** Exercise data follows **

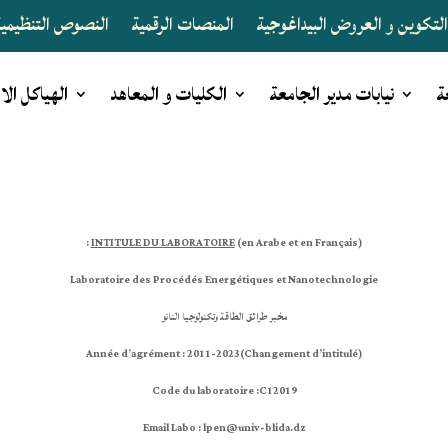
لتكوين و العروض البيداغوجية
المنصات الرقمية
النصوص التنظيمية 
ة
نيابات مدير الجامعة
الكليات و المعاهد
الهياكل الا
INTITULE DU LABORATOIRE
(en Arabe et en Français) :
Laboratoire des Procédés Energétiques et Nanotechnologie
مخبر
طرائق الطاقة وتكنولوجيا النانو
Année d’agrément : 2011
-2023(
Changement d’intitulé)
Code du laboratoire :C12019
Email Labo : lpen@univ-blida.dz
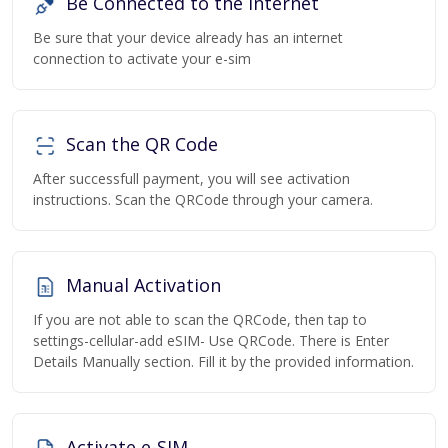
Be Connected to the Internet
Be sure that your device already has an internet
connection to activate your e-sim
Scan the QR Code
After successfull payment, you will see activation
instructions. Scan the QRCode through your camera.
Manual Activation
If you are not able to scan the QRCode, then tap to
settings-cellular-add eSIM- Use QRCode. There is Enter
Details Manually section. Fill it by the provided information.
Activate e-SIM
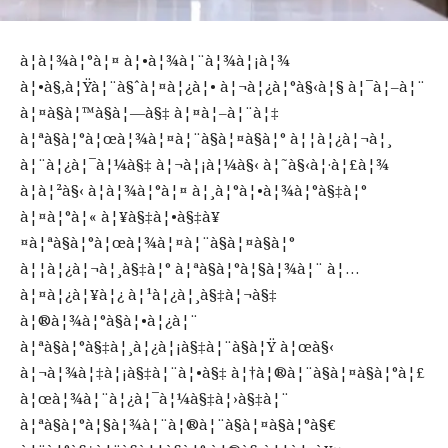
à¦­à¦¾à¦°à¦¤ à¦•à¦¾à¦¨à¦¾à¦¡à¦¾
à¦•à§‚à¦Ÿà¦¨à§ˆà¦¤à¦¿à¦• à¦¬à¦¿à¦°à§‹à¦§ à¦¯à¦–à¦¨
à¦¤à§à¦™à§à¦—à§‡ à¦¤à¦–à¦¨à¦‡
à¦ªà§à¦°à¦œà¦¾à¦¤à¦¨à§à¦¤à§à¦° à¦¦à¦¿à¦¬à¦¸
à¦¨à¦¿à¦¯à¦¼à§‡ à¦¬à¦¡à¦¼à§‹ à¦˜à§‹à¦·à¦£à¦¾
à¦à¦²à§‹ à¦­à¦¾à¦°à¦¤ à¦¸à¦°à¦•à¦¾à¦°à§‡à¦°
à¦¤à¦°à¦« à¦¥à§‡à¦•à§‡à¥
¤à¦ªà§à¦°à¦œà¦¾à¦¤à¦¨à§à¦¤à§à¦°
à¦¦à¦¿à¦¬à¦¸à§‡à¦° à¦ªà§à¦°à¦§à¦¾à¦¨ à¦…
à¦¤à¦¿à¦¥à¦¿ à¦¹à¦¿à¦¸à§‡à¦¬à§‡
à¦®à¦¾à¦°à§à¦•à¦¿à¦¨
à¦ªà§à¦°à§‡à¦¸à¦¿à¦¡à§‡à¦¨à§à¦Ÿ à¦œà§‹
à¦¬à¦¾à¦‡à¦¡à§‡à¦¨à¦•à§‡ à¦†à¦®à¦¨à§à¦¤à§à¦°à¦£
à¦œà¦¾à¦¨à¦¿à¦¯à¦¼à§‡à¦›à§‡à¦¨
à¦ªà§à¦°à¦§à¦¾à¦¨à¦®à¦¨à§à¦¤à§à¦°à§€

** End of Exercise data **

Reply with nothing but the count of lines in the entries above that contain "QRCode".

**Reply to the task:**
3